▸ **Document extract**
Stream via socket with multiple clients

Python
1

The code that I have already works. What I do is create two servers and two clients to open two different codes with different ports, because when I use the same port I get an error. But, the problem is the problem is that two windows open and that makes me think that consumption is higher (or am I wrong?). What I am looking for is to consume as little as possible, that is, to have one server.py and two clients (client-1.py and cliente-2.py).

My code is:

server.py

import socket
import cv2
import pickle
import struct 

HOST=''
PORT=8485

s=socket.socket(socket.AF_INET,socket.SOCK_STREAM)
print('Socket created')

s.bind((HOST,PORT))
print('Socket bind complete')
s.listen(10)
print('Socket now listening')

conn,addr=s.accept()

data = b""
payload_size = struct.calcsize(">L")
print("payload_size: {}".format(payload_size))
while True:
    while len(data) < payload_size:
        print("Recv: {}".format(len(data)))
        data += conn.recv(4096)

    print("Done Recv: {}".format(len(data)))
    packed_msg_size = data[:payload_size]
    data = data[payload_size:]
    msg_size = struct.unpack(">L", packed_msg_size)[0]
    print("msg_size: {}".format(msg_size))
    while len(data) < msg_size:
        data += conn.recv(4096)
    frame_data = data[:msg_size]
    data = data[msg_size:]

    frame=pickle.loads(frame_data, fix_imports=True, encoding="bytes")
    frame = cv2.imdecode(frame, cv2.IMREAD_COLOR)
    cv2.imshow('ImageWindow',frame)
    cv2.waitKey(1)

client.py

import cv2
import socket
import struct
import pickle

client_socket = socket.socket(socket.AF_INET, socket.SOCK_STREAM)
client_socket.connect(('0.0.0.0', 8485))
connection = client_socket.makefile('wb')

cam = cv2.VideoCapture(0)

cam.set(3, 320)
cam.set(4, 240)

img_counter = 0

encode_param = [int(cv2.IMWRITE_JPEG_QUALITY), 90]

while True:
    ret, frame = cam.read()

▸ **Task A**
Answer these questions about the socket streaming thread:
(i) What port number does server.py bind to?
(ii) What file names does the poster want for the two clients?
(iii) What two values does client.py pass to cam.set for the camera frame size?

▸ **Exercise materials**
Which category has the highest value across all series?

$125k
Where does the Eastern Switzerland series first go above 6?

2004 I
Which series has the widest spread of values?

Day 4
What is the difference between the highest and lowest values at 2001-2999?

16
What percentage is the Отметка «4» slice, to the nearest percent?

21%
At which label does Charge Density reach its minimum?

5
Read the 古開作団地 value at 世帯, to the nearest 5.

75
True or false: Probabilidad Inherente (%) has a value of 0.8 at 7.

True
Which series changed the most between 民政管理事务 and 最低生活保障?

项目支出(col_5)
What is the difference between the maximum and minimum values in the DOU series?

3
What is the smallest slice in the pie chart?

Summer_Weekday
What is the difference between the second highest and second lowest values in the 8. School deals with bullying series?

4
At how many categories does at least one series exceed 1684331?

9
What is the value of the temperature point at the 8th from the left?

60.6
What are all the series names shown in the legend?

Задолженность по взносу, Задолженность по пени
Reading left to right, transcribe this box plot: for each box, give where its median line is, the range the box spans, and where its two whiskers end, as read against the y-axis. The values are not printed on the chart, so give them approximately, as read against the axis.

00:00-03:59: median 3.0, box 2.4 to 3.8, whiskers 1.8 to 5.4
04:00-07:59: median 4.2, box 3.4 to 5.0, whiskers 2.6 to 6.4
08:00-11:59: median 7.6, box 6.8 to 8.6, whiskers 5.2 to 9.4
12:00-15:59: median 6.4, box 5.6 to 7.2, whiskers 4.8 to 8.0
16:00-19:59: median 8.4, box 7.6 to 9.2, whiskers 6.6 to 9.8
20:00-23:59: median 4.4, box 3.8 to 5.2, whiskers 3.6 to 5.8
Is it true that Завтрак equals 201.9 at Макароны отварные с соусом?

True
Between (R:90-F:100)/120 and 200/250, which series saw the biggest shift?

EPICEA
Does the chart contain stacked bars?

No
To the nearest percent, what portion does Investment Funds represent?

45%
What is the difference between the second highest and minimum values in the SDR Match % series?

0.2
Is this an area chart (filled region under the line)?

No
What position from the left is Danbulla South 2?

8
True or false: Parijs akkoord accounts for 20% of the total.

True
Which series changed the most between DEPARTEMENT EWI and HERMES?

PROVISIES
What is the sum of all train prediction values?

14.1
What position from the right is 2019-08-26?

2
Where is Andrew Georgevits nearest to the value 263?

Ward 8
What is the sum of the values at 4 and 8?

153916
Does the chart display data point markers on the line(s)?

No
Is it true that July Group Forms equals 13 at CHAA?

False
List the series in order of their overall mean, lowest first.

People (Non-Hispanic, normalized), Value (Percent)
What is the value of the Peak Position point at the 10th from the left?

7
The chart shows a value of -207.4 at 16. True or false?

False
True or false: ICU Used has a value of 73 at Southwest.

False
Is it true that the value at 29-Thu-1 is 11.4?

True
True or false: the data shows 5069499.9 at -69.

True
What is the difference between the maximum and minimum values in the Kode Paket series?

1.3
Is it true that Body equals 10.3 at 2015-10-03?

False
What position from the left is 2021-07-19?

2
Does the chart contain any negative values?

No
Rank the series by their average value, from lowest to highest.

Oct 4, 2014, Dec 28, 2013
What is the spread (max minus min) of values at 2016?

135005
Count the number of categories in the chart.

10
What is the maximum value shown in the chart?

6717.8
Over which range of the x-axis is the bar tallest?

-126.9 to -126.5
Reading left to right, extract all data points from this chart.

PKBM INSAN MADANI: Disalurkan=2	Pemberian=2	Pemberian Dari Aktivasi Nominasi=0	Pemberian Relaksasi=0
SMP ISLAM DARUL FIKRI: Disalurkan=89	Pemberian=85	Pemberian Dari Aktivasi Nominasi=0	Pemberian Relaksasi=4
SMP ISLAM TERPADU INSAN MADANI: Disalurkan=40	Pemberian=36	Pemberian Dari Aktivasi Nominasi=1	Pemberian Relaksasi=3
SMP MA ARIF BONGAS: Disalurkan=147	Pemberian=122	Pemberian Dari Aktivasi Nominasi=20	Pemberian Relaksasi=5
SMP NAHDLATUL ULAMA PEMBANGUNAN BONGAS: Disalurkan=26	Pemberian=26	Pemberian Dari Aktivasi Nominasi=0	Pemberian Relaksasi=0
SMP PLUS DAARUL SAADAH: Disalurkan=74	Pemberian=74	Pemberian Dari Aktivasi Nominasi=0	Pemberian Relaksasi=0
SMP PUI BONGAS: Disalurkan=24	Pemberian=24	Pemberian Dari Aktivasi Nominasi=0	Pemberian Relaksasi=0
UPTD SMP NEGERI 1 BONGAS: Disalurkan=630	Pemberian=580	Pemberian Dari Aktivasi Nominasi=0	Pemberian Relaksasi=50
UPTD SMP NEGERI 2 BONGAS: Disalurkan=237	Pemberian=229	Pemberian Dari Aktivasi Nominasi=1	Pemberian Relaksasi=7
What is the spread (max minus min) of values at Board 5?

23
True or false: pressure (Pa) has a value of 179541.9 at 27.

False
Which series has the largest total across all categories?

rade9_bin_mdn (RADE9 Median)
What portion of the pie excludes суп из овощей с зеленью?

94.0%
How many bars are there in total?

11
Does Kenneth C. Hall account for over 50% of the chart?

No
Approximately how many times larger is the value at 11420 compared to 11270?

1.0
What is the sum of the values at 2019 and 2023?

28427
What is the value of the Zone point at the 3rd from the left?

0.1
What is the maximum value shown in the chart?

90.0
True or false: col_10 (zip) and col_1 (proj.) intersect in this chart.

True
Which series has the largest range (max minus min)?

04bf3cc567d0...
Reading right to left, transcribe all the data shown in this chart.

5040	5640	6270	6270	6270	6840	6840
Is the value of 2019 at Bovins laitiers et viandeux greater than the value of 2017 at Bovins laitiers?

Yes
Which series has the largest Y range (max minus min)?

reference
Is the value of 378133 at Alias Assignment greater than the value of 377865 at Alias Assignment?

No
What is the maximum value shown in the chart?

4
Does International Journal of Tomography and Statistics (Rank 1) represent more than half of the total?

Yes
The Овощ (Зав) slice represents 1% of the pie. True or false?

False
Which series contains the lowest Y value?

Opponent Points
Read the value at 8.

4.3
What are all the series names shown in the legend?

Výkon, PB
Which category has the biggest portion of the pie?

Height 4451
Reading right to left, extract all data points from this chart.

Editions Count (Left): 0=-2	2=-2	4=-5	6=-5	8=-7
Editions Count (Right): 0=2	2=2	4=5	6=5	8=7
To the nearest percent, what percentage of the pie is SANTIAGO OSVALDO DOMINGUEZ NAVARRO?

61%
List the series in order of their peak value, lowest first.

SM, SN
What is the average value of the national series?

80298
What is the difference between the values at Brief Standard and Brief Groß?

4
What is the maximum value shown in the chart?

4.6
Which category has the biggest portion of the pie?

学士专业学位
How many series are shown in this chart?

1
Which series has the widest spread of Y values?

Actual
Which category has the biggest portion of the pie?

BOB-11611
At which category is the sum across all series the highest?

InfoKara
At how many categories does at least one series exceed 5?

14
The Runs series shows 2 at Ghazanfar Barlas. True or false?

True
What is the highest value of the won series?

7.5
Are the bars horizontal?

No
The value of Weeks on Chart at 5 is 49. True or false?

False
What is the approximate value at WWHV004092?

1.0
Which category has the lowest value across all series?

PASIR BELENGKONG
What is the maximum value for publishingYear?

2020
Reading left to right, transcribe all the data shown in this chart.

▸ **Task B**
Show each line of the rows that contains the word "largest".

▸ **Output A**
(i) 8485
(ii) client-1.py and cliente-2.py
(iii) 320 and 240

▸ **Output B**
Which series has the largest total across all categories?
Which series has the largest range (max minus min)?
Which series has the largest Y range (max minus min)?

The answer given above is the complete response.